Just bought! It is really awesome! I have some remarks/questions: 
1 - in the Multis EXT midi clock is inactive by default. I had to re-save the three multis with EXT on, otherwise I would have to switch it on each time I want UKE Multis synchronized with my DAW
2 - Midi CAPTURE: cannot understand how it works. If I move the mouse on that button, it turns white (like ON position) but If I click on it and than move away the mouse, it returns grey. I made some trials with my DAW but the best result obtained is capturing only the first two notes of the sequence...
3 - I looked for a manual but I did not find it
Thanks in advance for the support!


----------



## Paul Christof (Apr 12, 2020)

Qualex72 said:


> Just bought! It is really awesome! I have some remarks/questions:
> 1 - in the Multis EXT midi clock is inactive by default. I had to re-save the three multis with EXT on, otherwise I would have to switch it on each time I want UKE Multis synchronized with my DAW
> 2 - Midi CAPTURE: cannot understand how it works. If I move the mouse on that button, it turns white (like ON position) but If I click on it and than move away the mouse, it returns grey. I made some trials with my DAW but the best result obtained is capturing only the first two notes of the sequence...
> 3 - I looked for a manual but I did not find it
> Thanks in advance for the support!



How did you change the midi clock to active?


----------



## KEM (Apr 12, 2020)

Never thought I’d want a ukulele library, but here I am... 

You guys always kill it!!


----------



## Qualex72 (Apr 13, 2020)

Paul Christof said:


> How did you change the midi clock to active?


1 - In Kontakt Multi instance, as a first step, you have to check the MASTER box in order to see Master, Tuning and MIDI clock settings (yellow arrow)
2 - Click on Ext (red arrow) to activate Daw slave (External Midi clock)
3 - Save Multi as (re-write the multi with same name)


----------



## Audio Ollie (Apr 14, 2020)

KEM said:


> Never thought I’d want a ukulele library, but here I am...
> 
> You guys always kill it!!


Love hearing comments like that! 

Just so you all know, there's only 3 days left of the intro period!


----------



## Audio Ollie (Apr 16, 2020)

24 Hours left!
https://www.audioollie.com/uke (audioollie.com/uke)


----------



## ryanstrong (Apr 16, 2020)

Loving the library! Here’s a demo track I wrote featuring the UKE pretty heavily. I love how versatile of a library it is. Starting off with a sequence of the strums and plucks really helps kickstart ideas for a track...


----------

• Tasks:
1. In two sentences, what does the forum thread cover?
2. Answer these questions about the forum thread:
(a) How many multis did Qualex72 re-save with EXT on?
(b) What color does the Midi CAPTURE button return to after Qualex72 clicks it and moves the mouse away?
(c) How many days of the intro period were left according to Audio Ollie's post of Apr 14, 2020?

• Supplied entries:
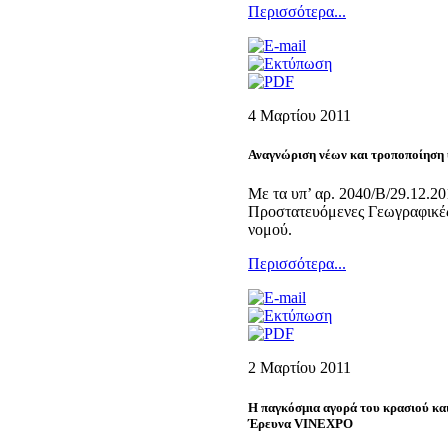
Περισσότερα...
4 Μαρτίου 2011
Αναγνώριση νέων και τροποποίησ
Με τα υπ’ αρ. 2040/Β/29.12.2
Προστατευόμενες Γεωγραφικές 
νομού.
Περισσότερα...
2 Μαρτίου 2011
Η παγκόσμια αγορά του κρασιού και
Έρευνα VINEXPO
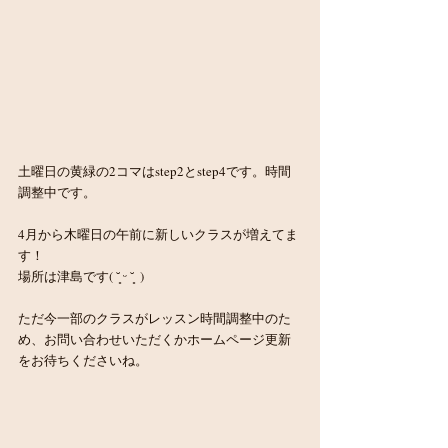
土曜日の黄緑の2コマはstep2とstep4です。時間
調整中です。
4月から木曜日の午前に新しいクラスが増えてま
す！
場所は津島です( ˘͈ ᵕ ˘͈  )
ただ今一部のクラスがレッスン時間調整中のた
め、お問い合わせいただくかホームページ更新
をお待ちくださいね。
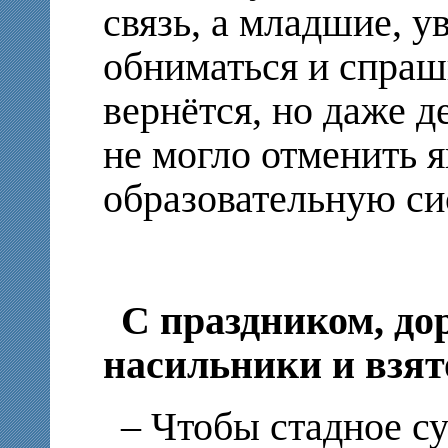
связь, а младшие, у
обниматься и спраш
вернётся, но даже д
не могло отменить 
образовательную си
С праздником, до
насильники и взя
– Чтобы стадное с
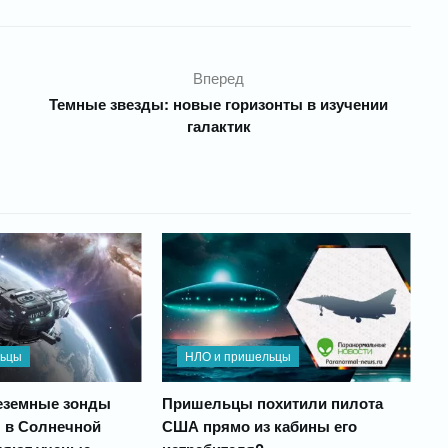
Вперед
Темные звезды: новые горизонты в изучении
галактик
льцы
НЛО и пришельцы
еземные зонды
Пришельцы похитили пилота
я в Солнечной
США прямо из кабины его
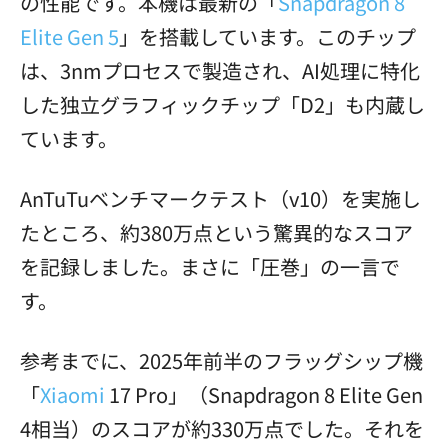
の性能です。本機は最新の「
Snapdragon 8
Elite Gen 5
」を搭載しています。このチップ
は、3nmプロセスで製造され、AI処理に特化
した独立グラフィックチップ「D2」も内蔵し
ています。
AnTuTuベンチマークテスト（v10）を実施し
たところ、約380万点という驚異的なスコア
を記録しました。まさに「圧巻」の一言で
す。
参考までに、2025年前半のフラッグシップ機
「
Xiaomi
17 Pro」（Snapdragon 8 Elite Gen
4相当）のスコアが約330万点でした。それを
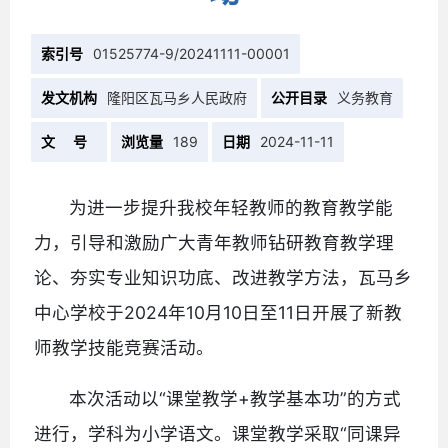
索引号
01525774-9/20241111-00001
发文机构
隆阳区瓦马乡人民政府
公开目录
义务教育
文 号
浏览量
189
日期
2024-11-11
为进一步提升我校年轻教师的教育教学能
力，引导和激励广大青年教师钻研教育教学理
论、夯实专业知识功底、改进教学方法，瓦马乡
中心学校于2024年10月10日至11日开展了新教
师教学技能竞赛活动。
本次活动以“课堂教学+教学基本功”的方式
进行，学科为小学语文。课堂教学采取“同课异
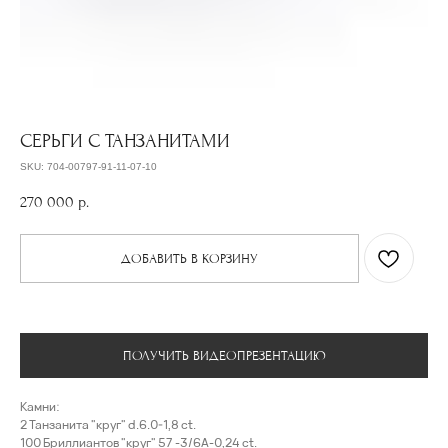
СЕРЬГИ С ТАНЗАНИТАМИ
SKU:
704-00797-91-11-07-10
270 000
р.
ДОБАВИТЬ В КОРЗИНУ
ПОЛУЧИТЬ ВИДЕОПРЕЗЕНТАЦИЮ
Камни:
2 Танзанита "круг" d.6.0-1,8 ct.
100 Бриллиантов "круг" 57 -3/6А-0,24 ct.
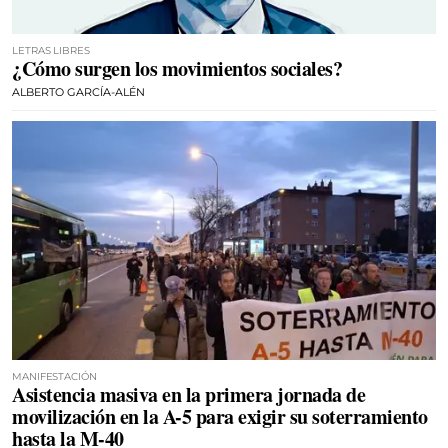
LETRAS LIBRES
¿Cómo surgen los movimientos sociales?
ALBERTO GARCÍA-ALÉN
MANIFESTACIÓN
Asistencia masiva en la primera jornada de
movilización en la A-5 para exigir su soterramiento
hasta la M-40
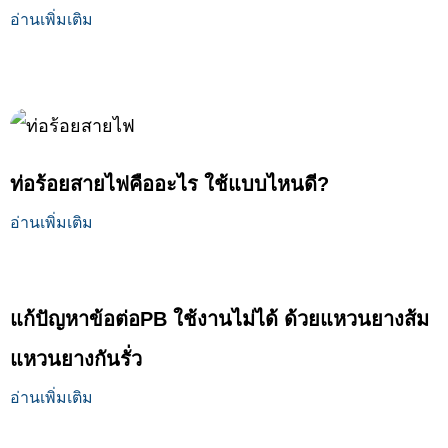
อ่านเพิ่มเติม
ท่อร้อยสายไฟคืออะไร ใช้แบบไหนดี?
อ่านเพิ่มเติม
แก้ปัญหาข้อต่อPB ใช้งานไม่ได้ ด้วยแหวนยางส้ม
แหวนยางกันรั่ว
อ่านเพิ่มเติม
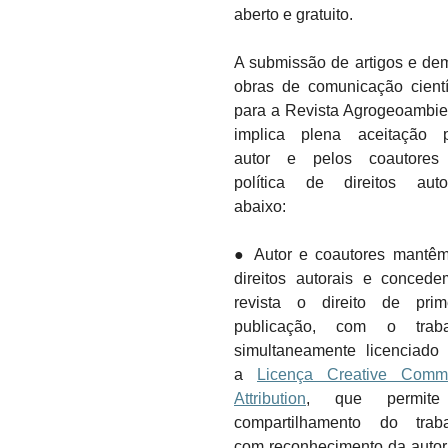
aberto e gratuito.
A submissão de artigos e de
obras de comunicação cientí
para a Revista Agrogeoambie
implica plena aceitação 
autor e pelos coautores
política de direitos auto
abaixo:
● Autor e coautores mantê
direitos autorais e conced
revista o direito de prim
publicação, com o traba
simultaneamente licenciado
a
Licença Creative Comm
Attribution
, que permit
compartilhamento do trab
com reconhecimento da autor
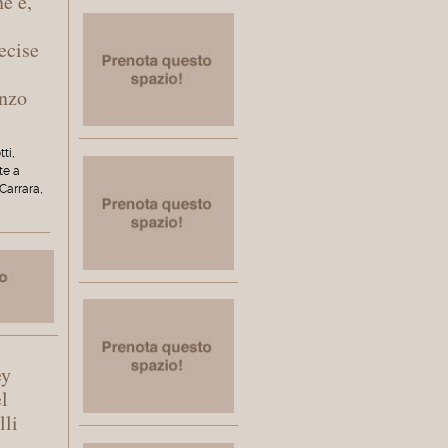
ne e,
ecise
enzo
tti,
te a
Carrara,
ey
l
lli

• Per-task answers:
1. A buyer of the UKE library reports that EXT MIDI clock is inactive by default in the Multis, that Midi CAPTURE is confusing, and that no manual could be found. The buyer then explains how to turn the clock on (check the MASTER box in the Kontakt Multi instance, click Ext, and re-save the Multi), while other posters praise the library and Audio Ollie announces that the intro period is ending.

2.
(a) Three.
(b) Grey.
(c) Three days.